Wakefield-based greeting card and gift retailer Card Factory said its first-half revenue rose 5.5% to £195.6 million but profit before tax fell 14.4% to £24.3 million, impacted by the cost of holding increased stock levels for Brexit contingency planning.
The firm confirmed a special dividend of 5p per share, an additional return of £17.1 million to shareholders, and maintained an interim dividend of 2.9p.
Card Factory shares rose 2%.
The company said following a successful trial across 130 stores it now has an agreement with Aldi to supply half of its UK estate, totalling 440 stores, from November 2019.
“The board expects FY20 adjusted underlying EBITDA to be in line with market expectations,” said the firm.
Card Factory CEO Karen Hubbard said: “We have delivered a satisfactory sales performance in the first half of the year.

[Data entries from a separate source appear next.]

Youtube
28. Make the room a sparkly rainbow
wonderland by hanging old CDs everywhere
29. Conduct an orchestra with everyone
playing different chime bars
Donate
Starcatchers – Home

“A strong seasonal performance, which saw another year of record sales for both Valentine’s Day and Mother’s Day, was achieved against the backdrop of an increasingly challenging UK high street environment and consequent weaker footfall.
“The successful seasonal trading, combined with more sophisticated use of data and improvements to our customer experience, gives us confidence for the key Christmas trading period ahead.
“We are pleased with the progress made on the strategic initiatives that are underway.
“These include using consumer insight to develop our customer proposition across all channels and a number of commercial partnerships.
“Maintaining a sharp focus on the execution of these various initiatives is a key priority for the senior leadership team.
“Although the current economic uncertainty continues to impact consumer confidence, we remain positive about the resilience of the card market, the strength of the Card Factory business model, and our growth opportunities for the business over the medium term.”
Analysts at Peel Hunt wrote: “The special cash return of 5p is welcome, but has been well flagged.
“Forecast momentum is flat at best here and whilst management is trying hard to move the dial it is difficult given that the underlying card market in the UK is uninspiring.
“Deals such as the Aldi one are a means to stimulate the top line, but our view is that some retail inspiration is required in the core stores.
“Better use of EPOS data should make that easier to target and the online side is improving too, but there are other retailers that warrant more attention than CARD, even if the multiple is low.”